Lists
- Kristen Seale Strickland
- Jan 26, 2023
- 3 min read

I have a lot of lists. Can anyone relate? If a task doesn’t make the To-Do list, it probably gets overlooked. My To-Do lists include everything from clean the cat litter and put up the dishes, to run a 5k and write a novel. Funny how those lofty To-Dos often serve as a motivating factor for the mundane To-Dos. I never have written a novel but, man, does my cat litter smell fresh.
Lists are an important part of getting though the day. They serve as a concise way to organize, plan, or analyze life’s decisions. There have been a few times over the years where I have written down the pros and cons of a big choice. For example, when I was deciding on a new career path a couple years ago, I listed the pros in one column. The first three read, 1)Challenge self, 2)Expand your mind, 3)Help children. In the con column was, 1)Traffic, 2)Less free time, 3)Traffic. Although I was very worried about vehicle congestion, one column clearly identified a more worthy and meaningful growth experience. Sometimes it’s obvious with these kinds of lists. Other times, the list is long and both sides pull at your conscious. Either way it helps put the choice in perspective.
Throughout this entire sober journey, I have felt like switches have been turned off and on in my brain, major shifts in the way I have thought, to how I am thinking. As I travel on, and can look back a little, I see a pro/con list take shape, one that I never wrote down on paper, but instead pixilated in the ether of my intellect. It went something like this:
Pros of Drinking:
Maintain the status quo. (This is very comforting and safe)
Have fun (Subjective isn’t it?)
Fit in (Do we ever really?)
Cons of Drinking:
Continue to fuel daily anxiety caused by the continual fucking around with serotonin and neurotransmitters caused by alcohol intake. (Previously, I was conveniently coming up with my own science.)
Risk seven different types of cancer, including breast, throat and colon. (I imagine explaining to my grandkids that "Grannie K talks funny because she was in love with French widow named Veuve Cliquot.”)

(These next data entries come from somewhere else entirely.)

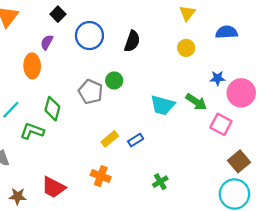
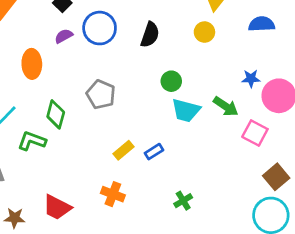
purple semicircle: (47, 42) -> (64, 36), moved, turned 32
yellow circle: (186, 48) -> (204, 32), moved
green circle: (114, 80) -> (171, 81), moved

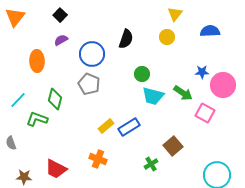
blue circle: (100, 28) -> (92, 54), moved
blue rectangle: (154, 152) -> (129, 127), size x1.5
brown square: (276, 177) -> (173, 146), moved

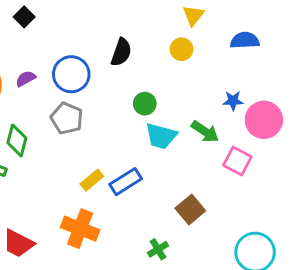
purple semicircle: (61, 40) -> (26, 79), moved
orange cross: (98, 159) -> (80, 229), size x1.4
green cross: (151, 164) -> (158, 249), moved

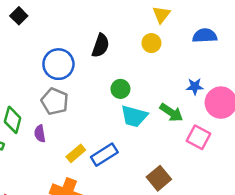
purple semicircle: (26, 79) -> (40, 134), moved, turned -70

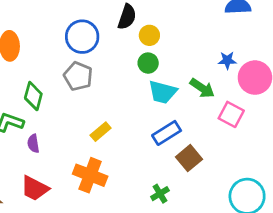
yellow circle: (151, 43) -> (149, 35), moved
purple semicircle: (40, 134) -> (33, 144), moved
blue rectangle: (104, 155) -> (167, 133), moved

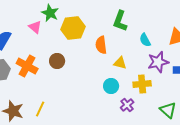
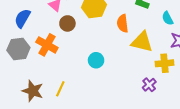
brown circle: (57, 61) -> (67, 23), moved
yellow triangle: (120, 63) -> (142, 42), size x1.6
cyan circle: (111, 86) -> (96, 60), moved

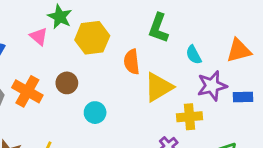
brown circle: (67, 23) -> (67, 83), moved
yellow triangle: (142, 42) -> (158, 87), turned -45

Hear that stupid little voice in my head telling me to stop, and then chastising me for failing once again. (Really tired of that bitch.)
If the con list seems intense it is. It’s a serious list with serious consequences and it makes the pro list look like, as my dad would put it, “Ned in the First Reader.” My pro list is uninformed and short sided and at 50 years old I can afford the honestly of these lists. Maybe my status quo is changing, but is that not a welcome opportunity to try new things? And having fun? Well, time to get creative. And as far as fitting in? How about fitting out. Let’s go!
[As I’m writing this, I’m getting more impassioned because my husband just came in to update me on the latest news on about Madison Brooks, the college girl from LSU that was recently raped and then hit by a car. If we don't think alcohol is at the root of this terrible tragedy, and we are just waving our pro list around in the air like it’s a flag of pride, then our heads are in the sand. How can I not feel preachy when stories like this keep making headlines?]
I’m going to end on a positive note with an anti exercise in To-Do listing. Try making a To-Done list. At the end of your day, instead of the beginning, get out pen and paper. Write down your accomplishments, big or small, and watch them add up. Even if you just include something as small as “called my mom,” or “straitened the junk drawers," write it down. Maybe it’s something a little bigger like, “started a new job,” or even, “didn’t have a drink today.” I have a feeling that by the looks of your list, you will measure your day a success.